▶ [WHAT NEEDS TO BE DONE]: Every record should be copied exactly, and the images omitted.

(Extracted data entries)
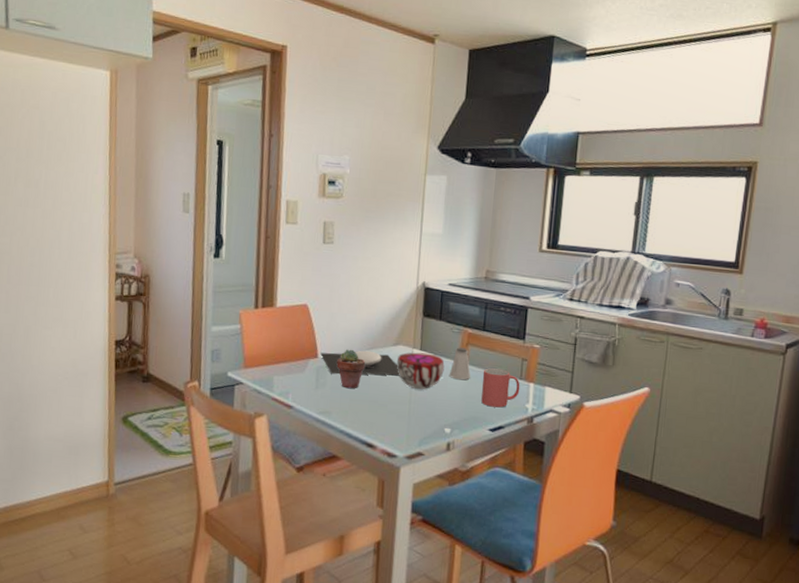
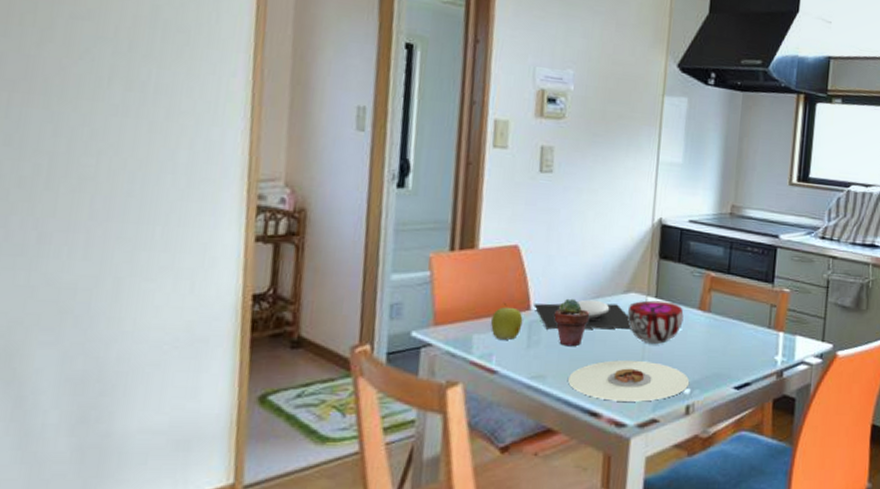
apple: none [287,352,312,382] -> present [491,303,523,340]
plate: none [349,401,450,438] -> present [568,360,690,402]
saltshaker: present [448,347,471,380] -> none [688,293,714,332]
mug: present [481,368,520,408] -> none [725,316,769,362]

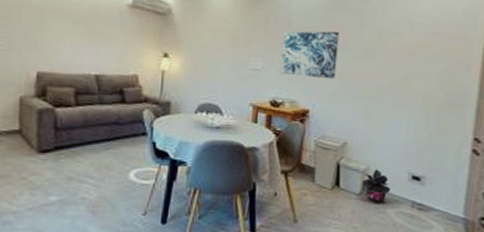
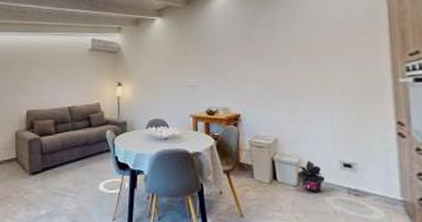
wall art: present [280,31,340,80] -> none [210,44,259,87]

▶ [THE COMPLETED TASK]:
apple: none [287,352,312,382] -> present [491,303,523,340]
plate: none [349,401,450,438] -> present [568,360,690,402]
saltshaker: present [448,347,471,380] -> none [688,293,714,332]
mug: present [481,368,520,408] -> none [725,316,769,362]

wall art: present [280,31,340,80] -> none [210,44,259,87]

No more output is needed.